Monday, June 26, 2006

rock wit me

I’ve been sleeping for the whole day, I woke up and the first thing that shot through me was my stomach grumbling violently. I’m not sure how many hours its been peevish, all I care is that I was in Neverland, flying with the lost boys. Then, I saw my ever-reliable celphone (you don’t know how many times it had shed its life); I wanted to text him and tell him how much of an idiot he is. And I almost reconsidered my cousin’s offer of tormenting him, Kurt Cobain and his superficiality. Hah!

Its like this, the other night while boredom was at its peak in my system, a silly thought entered my silly mind: search for Kurt Cobain in Friendster. I was confident that it wouldn’t turn out any result—well, not at least with his information. But with my great shock and dramatic outburst…he had one. And stupid enough, it had his picture in it. That made me almost run to the toilet. All I could think was ARRRRGGGHHHHH! And all the other incoherent mutterings of a deranged person.

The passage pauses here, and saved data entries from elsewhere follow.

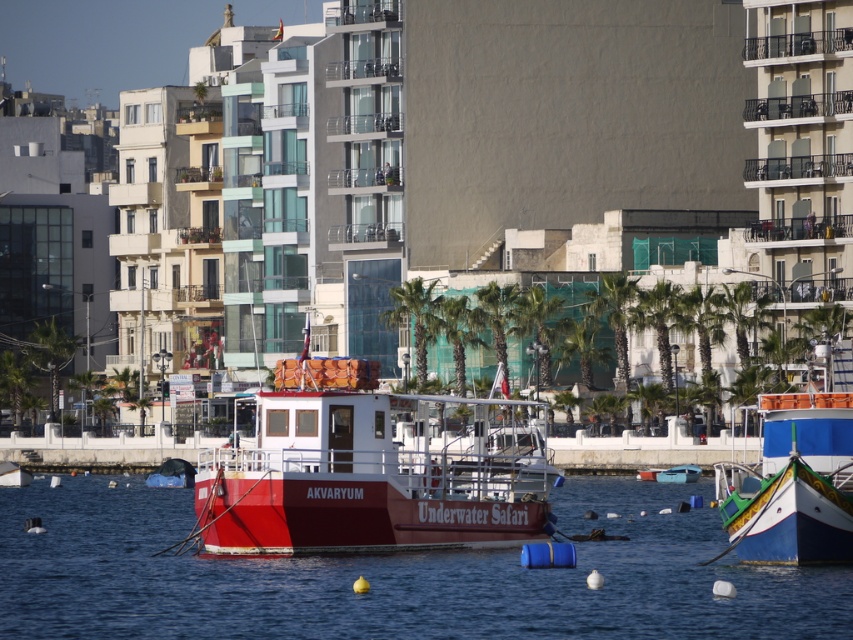
Question: Does red matte boat at center appear on the left side of blue painted wooden boat at lower right?

Choices:
 (A) yes
 (B) no

Answer: (A)

Question: Which object is closer to the camera taking this photo?

Choices:
 (A) red matte boat at center
 (B) blue painted wooden boat at lower right

Answer: (B)

Question: Considering the relative positions of red matte boat at center and blue painted wooden boat at lower right in the image provided, where is red matte boat at center located with respect to blue painted wooden boat at lower right?

Choices:
 (A) right
 (B) left

Answer: (B)

Question: Which point is farther from the camera taking this photo?

Choices:
 (A) (821, 461)
 (B) (548, 618)
 (C) (241, 554)

Answer: (C)

Question: Is red matte boat at center in front of blue painted wooden boat at lower right?

Choices:
 (A) no
 (B) yes

Answer: (A)

Question: Among these objects, which one is farthest from the camera?

Choices:
 (A) transparent blue water at center
 (B) red matte boat at center
 (C) blue painted wooden boat at lower right

Answer: (B)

I like him—a lot (or should I say, I liked him?). He’s the first guy I liked after my tectonic-plate-moving-crash-and-burn relationship with another idiot. And I have specifications and conditions.

Is it wrong to have standards especially for the person that you’re going to offer almost all of your time? Boyet greatly disappointed me. He has a Friendster account. I know, I know that im being so overly dramatic about this.

My point here is that, if you’re going to present a specific persona or crowd like rockers in a grunge band, you at least have to act like a full-pledge rocker-in-a-grunge-band, meaning: NO FRIENDSTER or anything jolog-ic manifestations or affiliations (so what if I have friendster? I like the stuff that the ‘indie’ crowd has). That, being a rocker with tattoos, hair not shorter than your Mom’s and the only color recognized are the shades near oblivion—black, you must uphold the reputation and bring forth unity amongst all the other rockers who’s been zealous and protective of your mutual crowd. You do not allow any infestations of psuedo-rockers that after slamming, jamming, and a ton of head banging with co-rockers, ends up wearing the over-baggy pants and the cap worn backwards like Eminem. I know, I’m protective of my own social crowd and reputation—I’ve become an anti-social person so, I protect myself therefore, I’m my own crowd.

My friends look at me in wonderment, asking why I’m making a big of a deal out of this ‘unexpected’ circumstance. I just look at them in contempt and full of hostility. Its just plain wrong. And they back off. Message received.